Nous ne sommes pas dans un schéma où une machine produit. Ici, c’est un humain qui produit avec ses mains, sa tête mais aussi son cœur. Ce sont ces choses-là qu’il faut valoriser ! Mettons en avant aussi la possibilité de faire du "sur-mesure", le fait que les artisans arrivent toujours à s’adapter aux demandes de leurs clients, même compliquées. Et cette multitude de métiers avec chacun leurs spécificités ? C’est ça l’Artisanat, première entreprise de France ! Comment vouloir déréglementer les professions, comme l’a fait Emmanuel Macron, alors que tous ceux qui travaillent à Bercy sont bardés de diplômes ? Comment peut-on dire qu’on n’a pas besoin de qualifications et donner en toute confiance notre voiture à un garagiste qui n’aurait pas besoin d’être qualifié ? Valoriser l’artisanat, c’est aussi valoriser la qualification, le savoir, la réussite et la possibilité de réussite… Aujourd’hui, certaines organisations professionnelles communiquent à l’occasion d’événements spécifiques : la Semaine du Goût, le Mondial Coiffure Beauté, les Journées professionnelles de la Capeb. Il y a aussi les portes ouvertes de CFA qui sont une réussite complète, les stages d’orientation et stages découverte qu’il faut développer. On doit aussi encourager les décideurs à venir découvrir nos métiers avec des opérations comme "Fais mon job" ou "Artisan d’un jour". Tout un panel d’initiatives existe pour valoriser nos entreprises et nos métiers et faire de notre secteur un pôle d’attractivité énorme et l’une des planches de salut de l’économie française !

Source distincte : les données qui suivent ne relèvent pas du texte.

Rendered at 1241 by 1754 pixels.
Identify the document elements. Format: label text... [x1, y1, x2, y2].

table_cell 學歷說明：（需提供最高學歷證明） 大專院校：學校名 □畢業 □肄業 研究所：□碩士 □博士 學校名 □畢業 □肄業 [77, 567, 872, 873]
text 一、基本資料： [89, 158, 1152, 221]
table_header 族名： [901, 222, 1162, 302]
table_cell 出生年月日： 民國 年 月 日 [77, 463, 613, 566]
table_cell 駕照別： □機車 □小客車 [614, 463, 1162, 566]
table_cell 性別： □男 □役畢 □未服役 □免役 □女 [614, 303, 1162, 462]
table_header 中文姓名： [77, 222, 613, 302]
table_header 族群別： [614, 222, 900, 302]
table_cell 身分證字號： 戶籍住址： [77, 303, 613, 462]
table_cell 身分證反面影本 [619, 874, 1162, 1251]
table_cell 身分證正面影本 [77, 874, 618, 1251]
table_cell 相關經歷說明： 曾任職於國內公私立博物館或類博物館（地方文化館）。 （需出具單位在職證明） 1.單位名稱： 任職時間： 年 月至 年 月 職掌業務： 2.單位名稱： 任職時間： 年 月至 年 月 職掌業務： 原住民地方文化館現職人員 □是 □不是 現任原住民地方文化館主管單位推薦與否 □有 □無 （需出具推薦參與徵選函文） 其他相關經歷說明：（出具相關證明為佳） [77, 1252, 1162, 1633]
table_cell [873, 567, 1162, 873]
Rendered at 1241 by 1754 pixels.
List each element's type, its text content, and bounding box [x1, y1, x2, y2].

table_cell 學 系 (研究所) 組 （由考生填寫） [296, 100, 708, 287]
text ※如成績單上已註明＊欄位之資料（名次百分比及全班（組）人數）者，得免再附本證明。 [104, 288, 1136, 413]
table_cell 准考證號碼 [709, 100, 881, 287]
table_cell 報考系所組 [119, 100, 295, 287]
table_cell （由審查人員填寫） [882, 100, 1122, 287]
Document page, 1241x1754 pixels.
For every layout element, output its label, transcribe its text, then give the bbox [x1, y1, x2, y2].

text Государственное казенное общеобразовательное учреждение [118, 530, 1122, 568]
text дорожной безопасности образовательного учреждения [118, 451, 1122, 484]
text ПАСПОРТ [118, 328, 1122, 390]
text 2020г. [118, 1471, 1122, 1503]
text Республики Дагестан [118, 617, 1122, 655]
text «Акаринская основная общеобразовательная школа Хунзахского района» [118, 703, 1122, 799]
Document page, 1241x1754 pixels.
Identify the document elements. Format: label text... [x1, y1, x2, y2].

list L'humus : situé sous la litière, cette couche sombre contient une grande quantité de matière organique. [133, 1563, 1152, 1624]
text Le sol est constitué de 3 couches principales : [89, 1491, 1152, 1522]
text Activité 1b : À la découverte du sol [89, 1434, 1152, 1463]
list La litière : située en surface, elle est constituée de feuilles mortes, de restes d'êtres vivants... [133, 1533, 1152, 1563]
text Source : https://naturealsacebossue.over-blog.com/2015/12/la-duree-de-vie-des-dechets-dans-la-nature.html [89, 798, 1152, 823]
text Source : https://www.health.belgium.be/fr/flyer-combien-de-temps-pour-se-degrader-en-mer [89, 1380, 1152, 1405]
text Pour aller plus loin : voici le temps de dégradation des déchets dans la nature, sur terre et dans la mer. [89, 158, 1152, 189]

Les artisans font aujourd’hui face à différentes menaces comme l’"ubérisation" ou les travailleurs détachés. Comment les appréhendez-vous ?

Si vous voulez de l’exploitation, il faut continuer comme ça ! L’artisanat, lui, offre un service de qualité et traite ses artisans humainement donc nous ne pouvons cautionner l’ubérisation. Si nous jouons la qualité et la qualification, n’ayons pas peur de ce phénomène. Il faut engager une vraie réflexion sociale avec les futurs candidats sur l’avenir de notre planète et de notre pays en pensant à ceux qui vont les reprendre un jour. Nous ne devons pas les gérer à court terme ! Veut-on d’une société ubérisée sans protection sociale ? Laissons plutôt à nos jeunes une planète correcte, un pays correct et une protection sociale correcte. Je suis aussi un pro-européen, mais on ne peut continuer à embaucher des travailleurs détachés qui sont exploités. Tant qu’on n’aura pas d’Europe fiscale et sociale, ce sera compliqué. Je suis d’accord pour libérer les énergies et pour ne pas être protectionniste. Quand on est artisan, on n’a pas peur de la concurrence, du moment qu’elle est loyale ! La concurrence, on la pratique tous les jours… Nous sommes même pour que le secteur se développe, c’est pourquoi nous encourageons la création et l’envie d’entreprendre, mais pas à n’importe quel prix. 

"Nous sommes pour la promotion d’entreprendre à concurrence égale et loyale."